Fino a qualche anno fa c’era una regola non scritta che in sostanza diceva: tranne che in casi di personaggi noti, soprattutto in Tv (ma anche nei giornali) non si deve dare notizia di suicidi. Non era un problema di pietas. Tutti gli studi sulla comunicazione di massa compiuti, dagli Stati Uniti al Giappone, hanno sempre rilevato che più si parla di suicidi, presentandoli con un linguaggio fortemente emotivo, più si verificano fenomeni imitativi. È infatti l’identificazione con il protagonista a costituire la condizione determinante per spiegare questi comportamenti. La questione del resto non è nuova. Viene definita “effetto Werther”, cioè suicidio per imitazione. All’indomani della pubblicazione del romanzo di Goethe “I dolori del giovane Werther”(1774) si registrarono diversi suicidi di giovani ‘romantici’ non solo in Germania ma anche in Francia e Inghilterra. Lo stesso accadde dopo la pubblicazione di Le ultime lettere di Jacopo Ortis (1802) di Ugo Foscolo. E, saltando la storia, è sufficiente ricordare 20 anni fa, quando tre ragazzi di Prato allo Stelvio, in provincia di Bolzano, si uccisero con i gas di scarico dell’auto e lasciarono una lettera nella quale scrissero: “Questa vita non ha prospettive”. L’episodio ebbe grande eco sui mass media. Nelle settimane successive si segnalarono altri casi di suicidio con le stesse modalità. E chi non ricorda i sassi dal cavalcavia o le bottiglie di plastica d’acqua siringate con la varecchina? I media (soprattutto le Tv) smisero di parlarne e il fenomeno lentamente si esaurì. E oggi, con la catena di suicidi legati alla crisi che stiamo vivendo? Di fronte alla tragica contabilità di questi mesi la soluzione è staccare la spina? Smettere di parlarne?
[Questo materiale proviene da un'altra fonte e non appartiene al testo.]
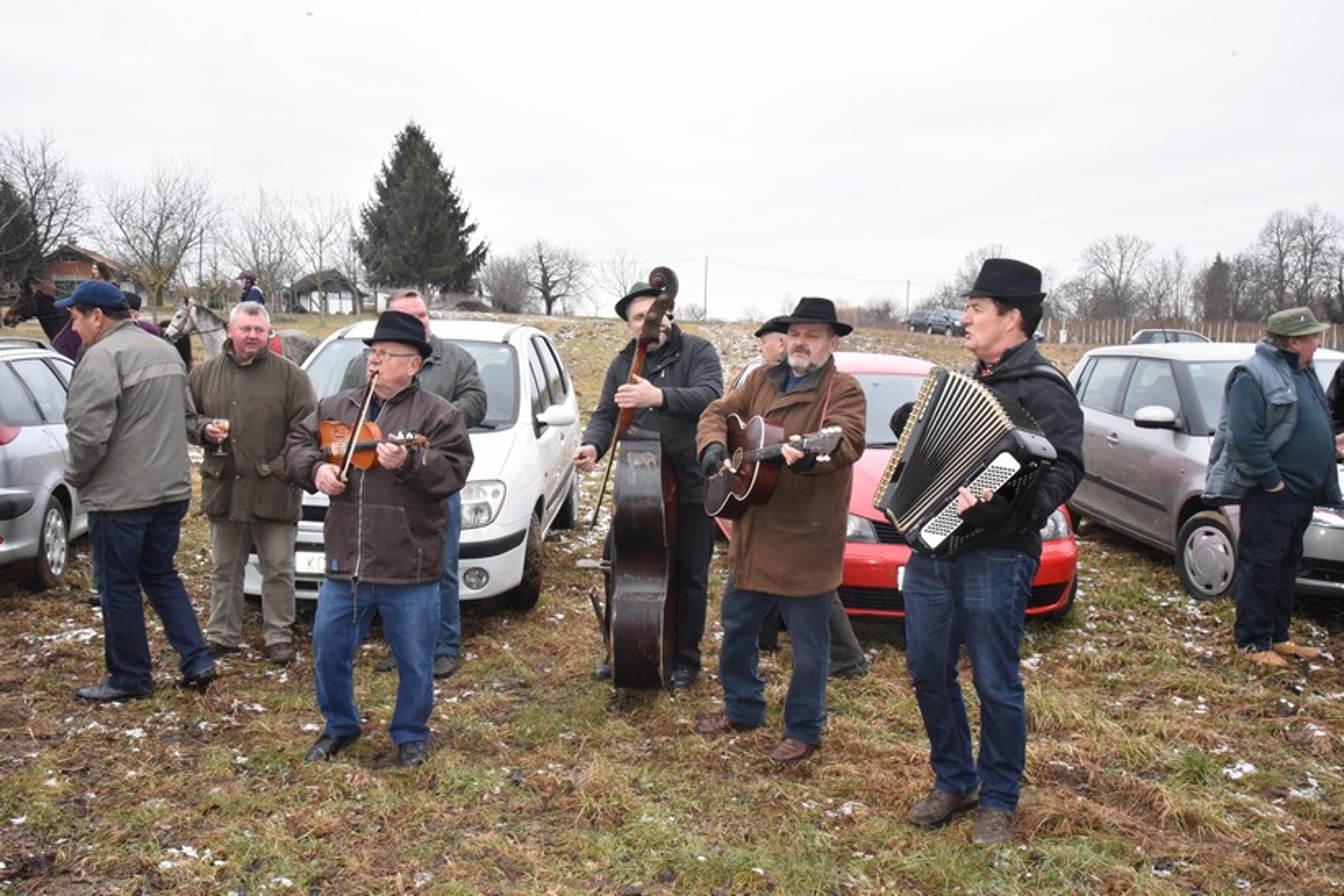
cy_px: 448
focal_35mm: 34
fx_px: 1269
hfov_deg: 55.8
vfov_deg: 38.9
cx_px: 672
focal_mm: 34
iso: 5000
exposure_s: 1/200
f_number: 22
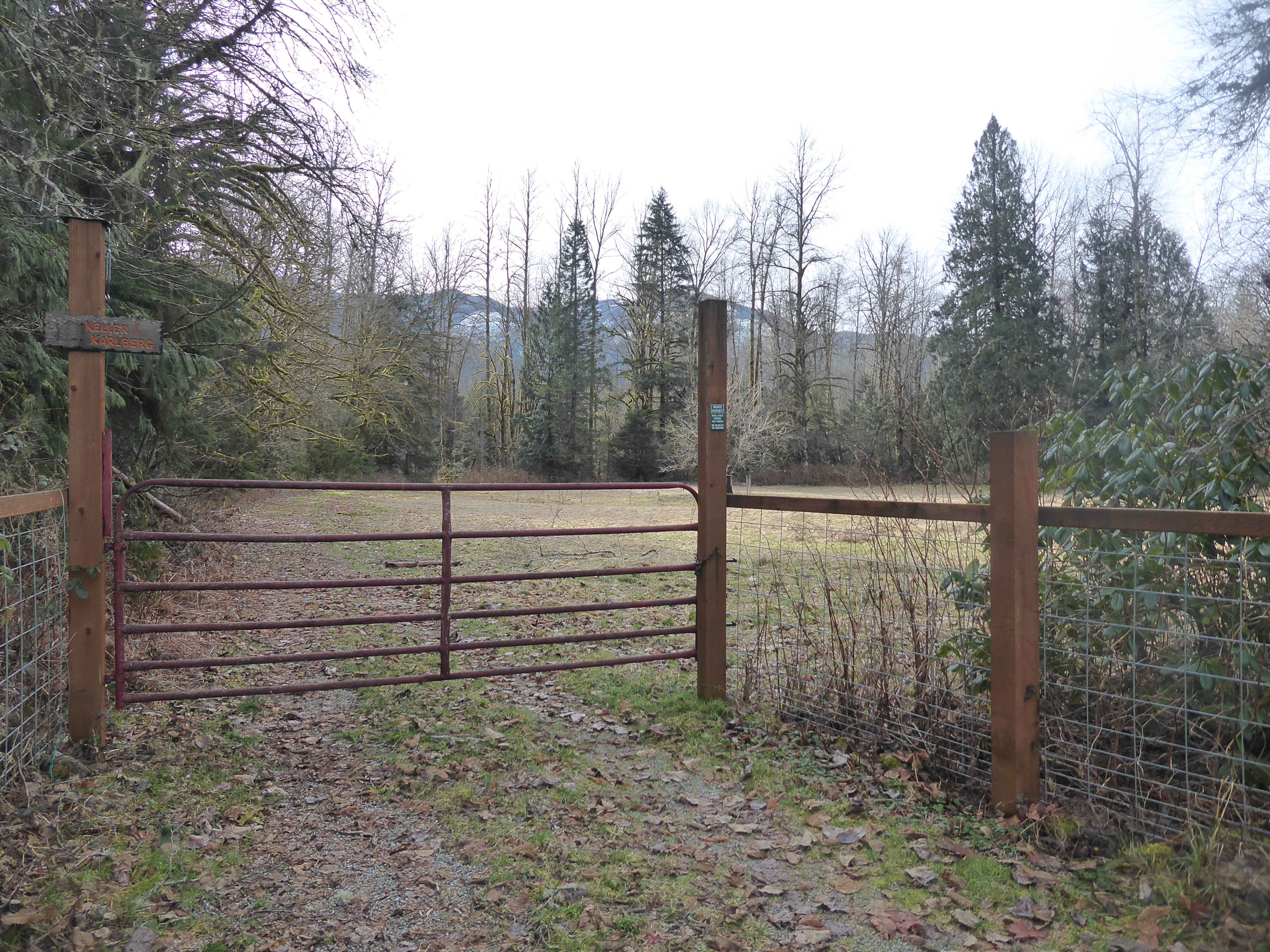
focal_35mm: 25
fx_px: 917
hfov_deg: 69.4
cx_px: 635
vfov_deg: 54.9
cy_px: 476
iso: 160
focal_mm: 4.3
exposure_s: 1/400
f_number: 3.3
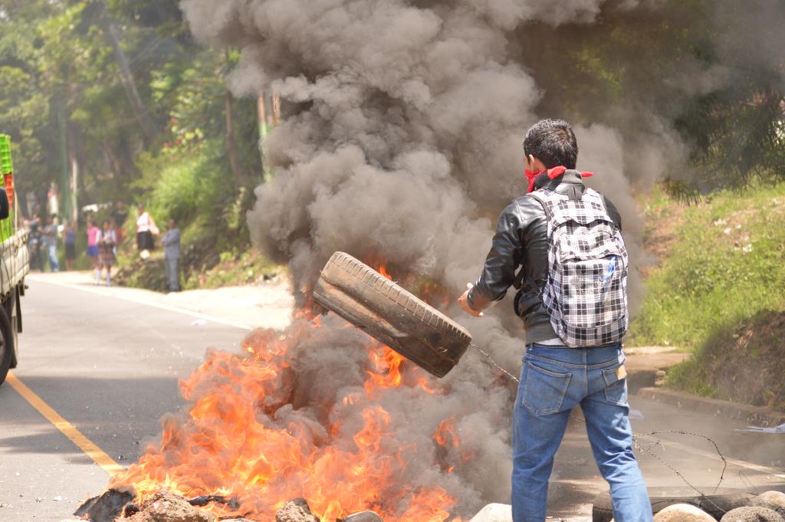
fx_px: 2778
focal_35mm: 128
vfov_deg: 10.7
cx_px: 392
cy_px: 261
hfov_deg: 16.1
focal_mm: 85
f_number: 5.6
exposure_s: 1/500
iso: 400
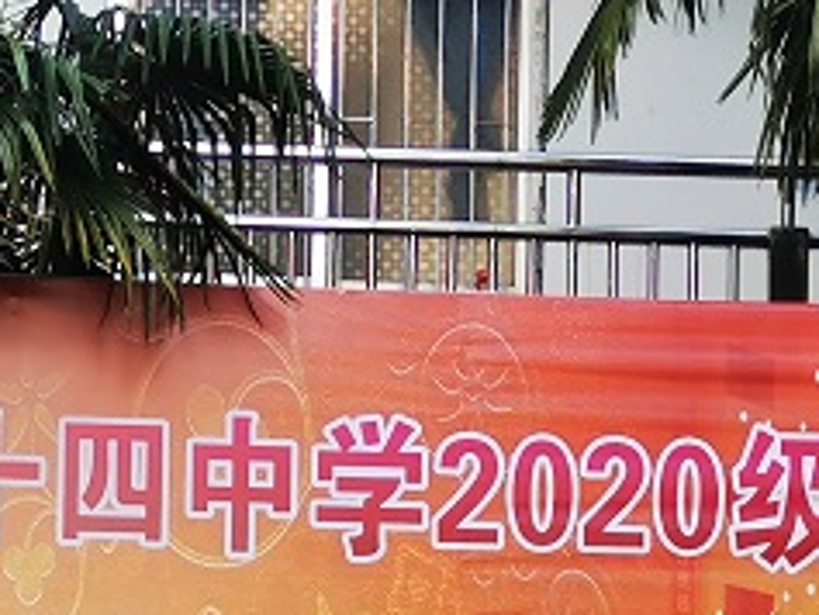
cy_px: 833
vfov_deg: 6.8
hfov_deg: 9.1
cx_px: -83
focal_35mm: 216
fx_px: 5113
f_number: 1.8
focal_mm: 5.58
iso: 50
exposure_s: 1/269
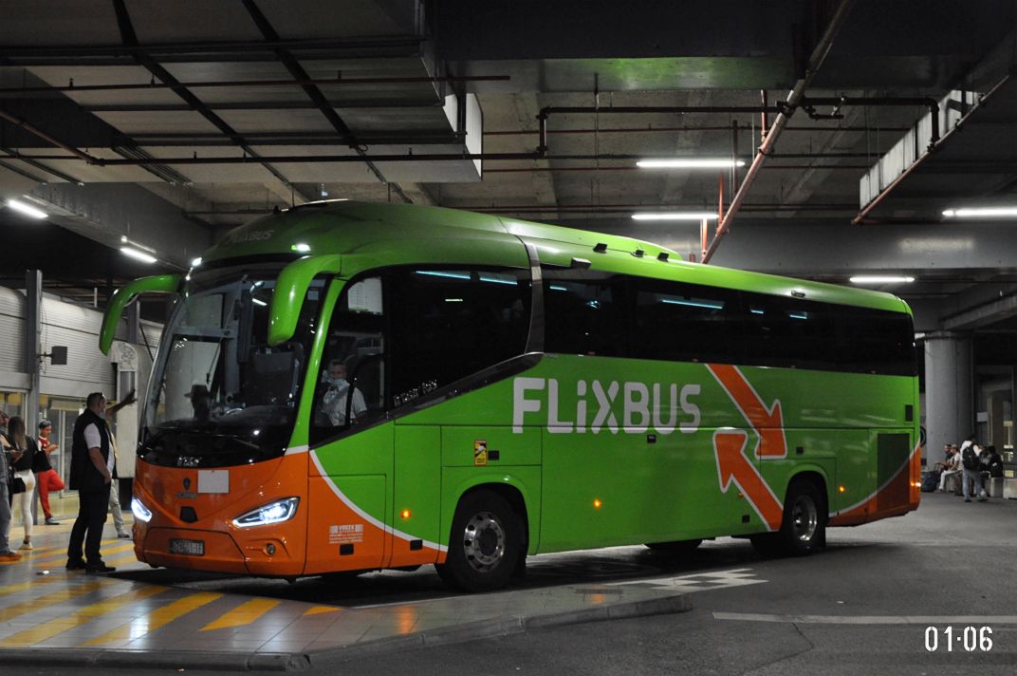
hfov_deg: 43.7
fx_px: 1270
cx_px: 508
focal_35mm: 45
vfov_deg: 29.8
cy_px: 338
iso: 1600
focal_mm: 30
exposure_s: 1/30
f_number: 4.2
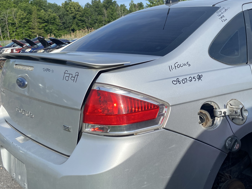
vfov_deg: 36.0
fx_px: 291
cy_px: 92
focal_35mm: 40
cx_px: 187
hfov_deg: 45.3
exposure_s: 1/2463
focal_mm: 4.25
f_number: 1.8
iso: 32
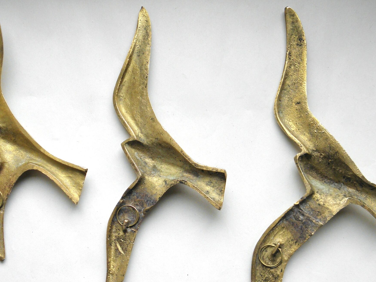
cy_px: 185
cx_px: 182
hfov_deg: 38.2
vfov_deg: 28.9
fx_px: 543
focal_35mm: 50
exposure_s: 1/125
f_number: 3.7
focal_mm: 6.2
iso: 100
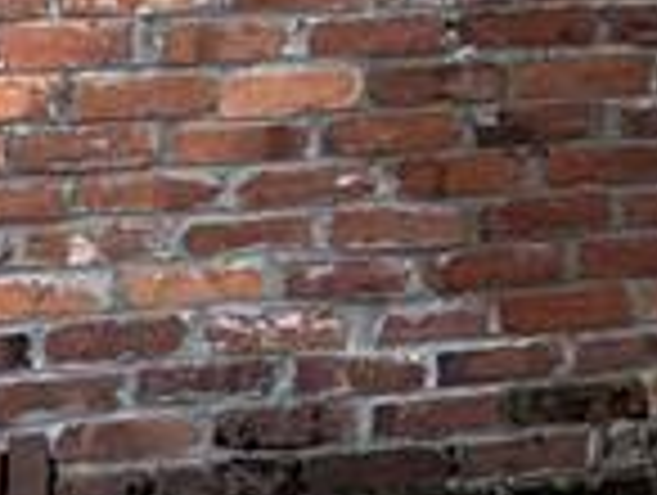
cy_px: -657
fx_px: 1863
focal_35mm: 98
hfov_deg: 17.0
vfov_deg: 12.3
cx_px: 1125
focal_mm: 2.22
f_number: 2.2
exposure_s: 1/99
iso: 50
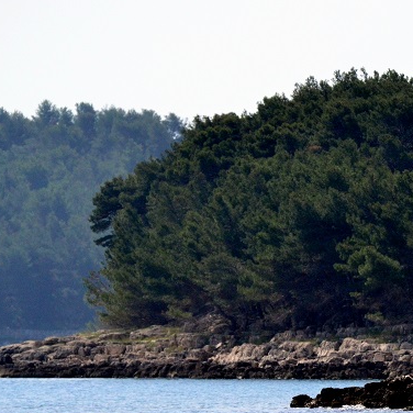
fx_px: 8897
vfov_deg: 2.7
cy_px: 274
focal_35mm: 659
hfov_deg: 2.7
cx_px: 447
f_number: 5.3
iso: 1100
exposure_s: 1/8000
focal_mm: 195
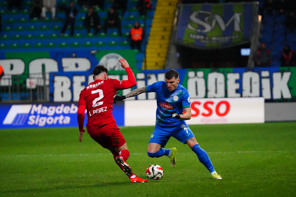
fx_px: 3001
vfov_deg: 3.8
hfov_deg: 5.6
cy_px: 98
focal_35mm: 365
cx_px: 148
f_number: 5.6
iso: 16000
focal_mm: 365
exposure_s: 1/2000
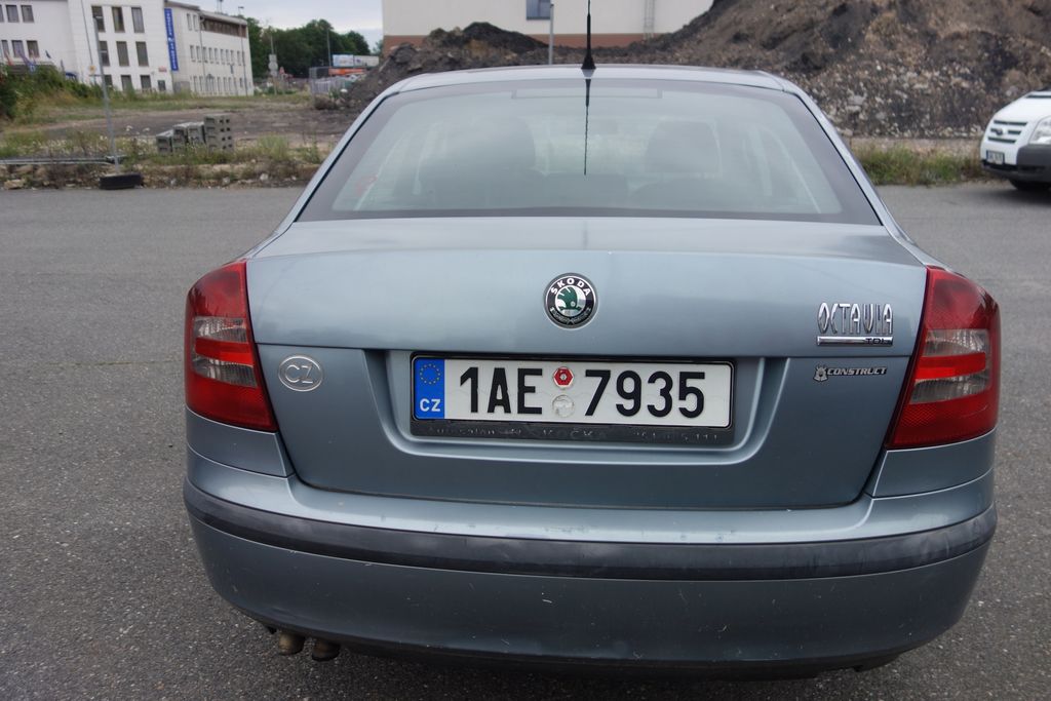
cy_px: 350
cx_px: 526
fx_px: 818
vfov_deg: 46.4
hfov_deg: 65.5
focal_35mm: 28
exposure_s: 1/1600
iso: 125
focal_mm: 10.4
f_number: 1.8
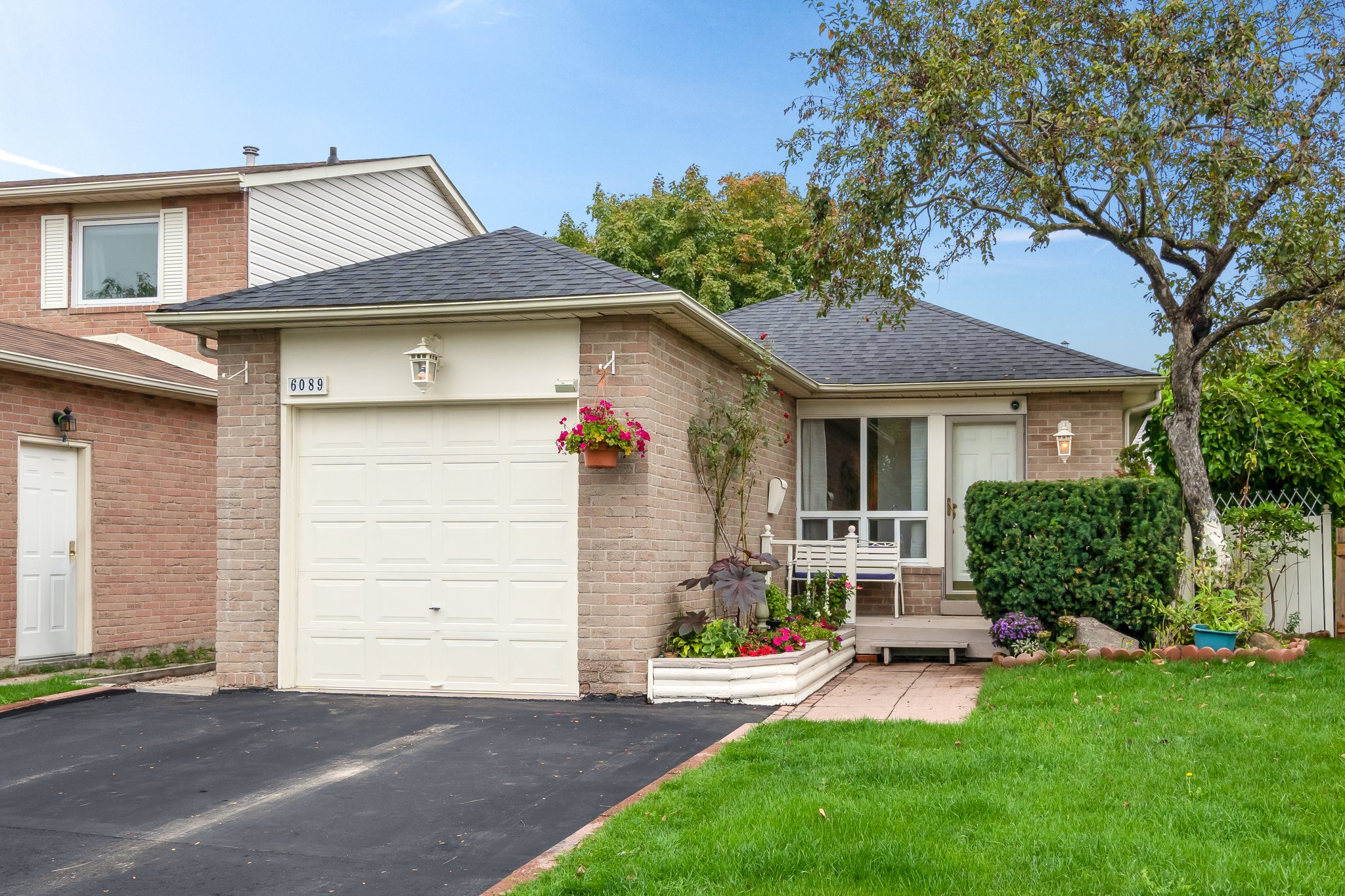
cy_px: 448
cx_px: 672
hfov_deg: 55.8
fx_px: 1270
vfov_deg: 38.9
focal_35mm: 34
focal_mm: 23
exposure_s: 1/250
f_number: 8
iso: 500
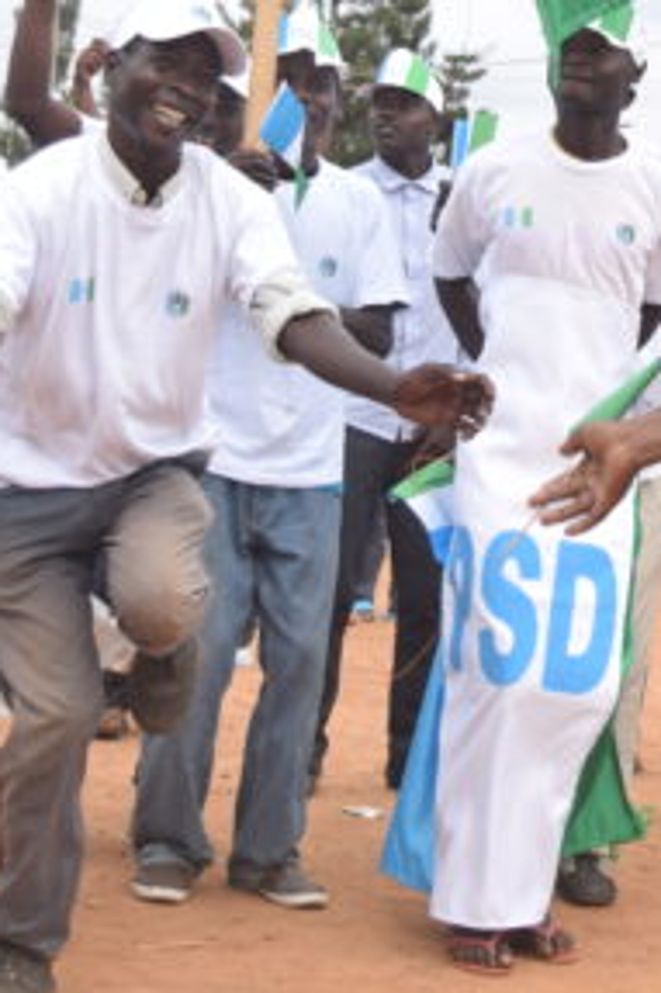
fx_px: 2767
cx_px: 813
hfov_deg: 13.2
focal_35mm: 100
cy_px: 111
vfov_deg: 20.0
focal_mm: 25
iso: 100
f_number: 4
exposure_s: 1/180
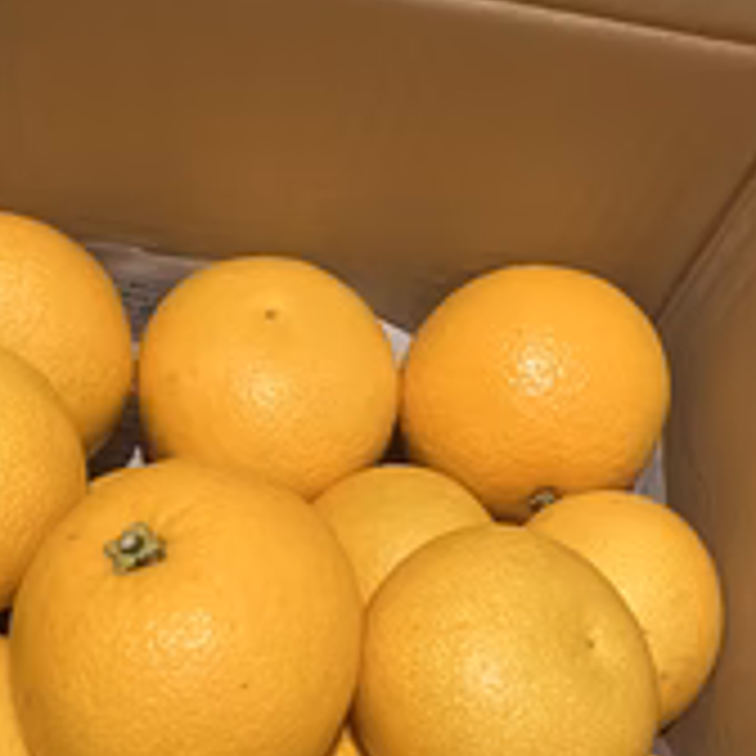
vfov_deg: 27.1
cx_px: 292
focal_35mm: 59
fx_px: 1458
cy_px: 792
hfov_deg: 29.0
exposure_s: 1/30
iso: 400
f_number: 1.8
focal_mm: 3.99
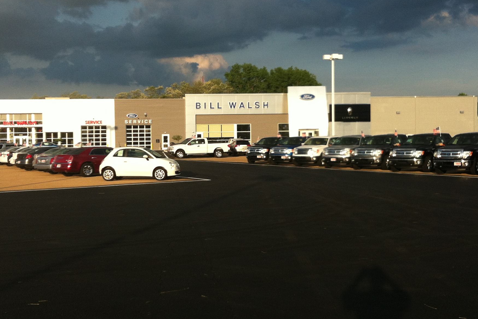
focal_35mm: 54
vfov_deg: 25.1
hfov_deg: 36.8
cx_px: 210
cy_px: 157
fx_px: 717
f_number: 2.8
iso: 80
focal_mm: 3.85
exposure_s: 1/811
Il silenzio tradisce le vittime?
La questione non è semplice. La moltiplicazione dei mezzi di comunicazione e l’eccessiva tendenza a far prevalere il diritto/dovere di cronaca sul rispetto di ogni “buonsenso” se non quello determinato per legge dalle norme sulla privacy(legge n.675 del 1996), rende vano ogni tentativo di mettere il silenziatore su queste drammatiche vicende. L’Ordine dei Giornalisti della Toscana ricorda di aver “cercato di porre un argine alla pubblicazione indiscriminata di notizie di suicidi; pubblicazioni corredate da foto e da articolate, quanto superflue, informazioni su parentele, relazioni e amicizie degli scomparsi”. Spesso sono gli stessi familiari che raccontano le vicissitudini del loro congiunto, magari nella speranza che altri possano riuscire ad evitare lo stesso epilogo.